O grande espelho da perplexidade
“Estorvo, estovar, exturbare, distúrbio, perturbação, torvação, turva, torvelino, turbulência, turbilhão, trovão, trouble, trápola, atropelo, tropel, torpor, estupor, estropiar, estrupício, estrovenga, estorvo”, assim é apresentado o romance Estorvo, de Chico Buarque. Com grande espectativa, milhares de leitores pelo país afora esperavam por uma obra literária ao mesmo nível das músicas, poesias e peças teatrais etc., tão conhecidas do autor. Mas frustra-se o leitor que, apesar de encontrar um livro muitíssimo bem escrito, onde “o mestre da palavra da ” funciona mais uma vez. Porém deparamo-nos com uma ficção com os traços da realidade permeando o desespero e a angústia de um personagem-narrador perplexo diante da vida e do mundo. Em linguagem metafórica e absurda – quase um surrealismo, irrealizado – Estorvo conta a vida de um homem que se acredita um verdadeiro estorvo.
O objetivo do livro, bastante ambicioso, é retratar a angústia humana. Seu primeiro grande feito foi construir um grande espelho para que os leitores pudessem ver suas vidas refletidas. Assim, pegou a cabeça de fatos cotidianos, melancólicos e sem nexo descabelando-os. O resultado foi um apanhado de sensações independentes e um enredo bastante esmiuçado entre elas. As sensações vivem, entretanto. Talvez poucos segundos na cabeça do leitor. Tudo acontece como se nada acontecesse, são flashs de uma vida marginal dentro da alta sociedade.

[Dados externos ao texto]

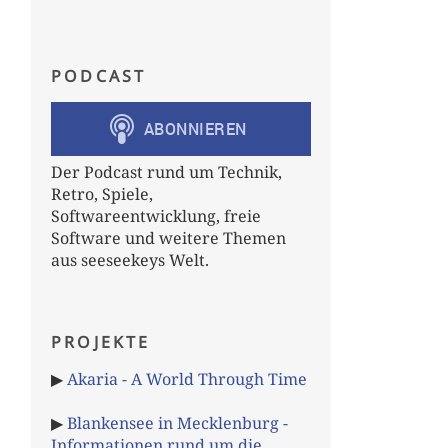
PODCAST
Der Podcast rund um Technik,
Retro, Spiele,
Softwareentwicklung, freie
Software und weitere Themen
aus seeseekeys Welt.
PROJEKTE
▶
Akaria - A World Through Time
▶
Blankensee in Mecklenburg -
Informationen rund um die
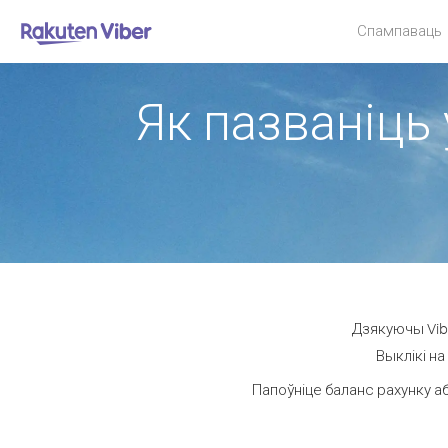
Спампаваць
Як пазваніць 
Дзякуючы Vibe
Выклікі на
Папоўніце баланс рахунку аб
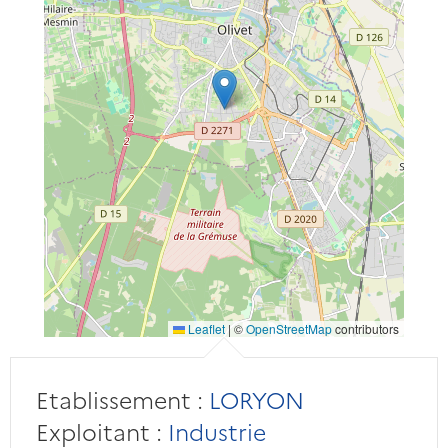
Leaflet
|
©
OpenStreetMap
contributors
Etablissement :
LORYON
Exploitant :
Industrie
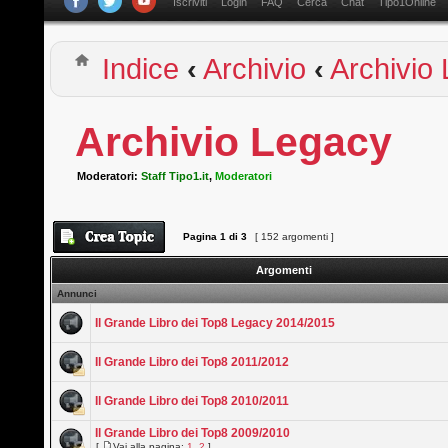
Iscriviti
Login
FAQ
Cerca
Chat
Tipo1Online
Indice
‹
Archivio
‹
Archivio
Archivio Legacy
Moderatori:
Staff Tipo1.it
,
Moderatori
Pagina
1
di
3
[ 152 argomenti ]
Argomenti
Annunci
Il Grande Libro dei Top8 Legacy 2014/2015
Il Grande Libro dei Top8 2011/2012
Il Grande Libro dei Top8 2010/2011
Il Grande Libro dei Top8 2009/2010
[
Vai alla pagina:
1
,
2
]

A palavra é o forte do texto. O conteúdo fica por conta do leitor, assim como a definição de toda a obra. Com uma grande preocupação universalizante, Estorvo perde-se na falta de universo. Ele parte do geral para parte alguma. A narrativa delineia-se por detalhes percebidos por uma única ótica. Essa ótica, ou esse olho, funciona como uma câmera que registra os fatos sem deles participar. É a vida que diz “oi” ao seu espectador, aparentemente. Predomina o mito da neutralidade, da objetividade a qualquer preço. Parece o “Jornal Nacional” da literatura.
Nenhum personagem do livro é identificado pelo nome, como se isso não tivesse importância no mundo moderno. O personagem-narrador vê a sua imagem refletida como um espelho global que bem poderia ser a televisão, mas não é. É ele por ele mesmo. Nada a ver com Fernando Pessoa. Outro escritor que vem à mente é Graciliano Ramos que possui igual apuro de linguagem. Com a diferença que Graciliano parte da realidade bastante específica para retratar sentimentos e angústias humanas universais. Assim, os seus livros podem se rescritos em qualquer língua e ser perfeitamente entendidos. No caso de Chico Buarque, buscou-se o “internacionalismo pós-moderno” que, na verdade, é tudo e nada ao mesmo tempo. Também poderíamos mencionar Albert Camus e Franz Kafka, mas estes dois escritores do absurdo nunca foram perplexos e supõem caminhos para a humanidade, mesmo que absurdos. Com o tempo e espaço bastante definidos, o que não ocorre em Estorvo.
Chico Buarque, em seu livro, constrói e destrói. Tudo que nos é apresentado é-nos tirado fora. A solidão é o seu saldo final. Acaba revelando-se como uma grande crônica, de tantos detalhes cotidianos. Insinua, mas não faz. Não opina, retrata. De qualquer maneira, Estorvo consiste numa boa leitura, que não deve ser menosprezada, principalmente pelo peso que o autor exerce sobre os seus fãs. A editora Companhia das Letras tem, provavelmente, um best-seller em suas fileiras. Mas todo cuidado é pouco para não fazermos a mistura do Chico Buarque compositor-poeta com o romancista, sem mistificação.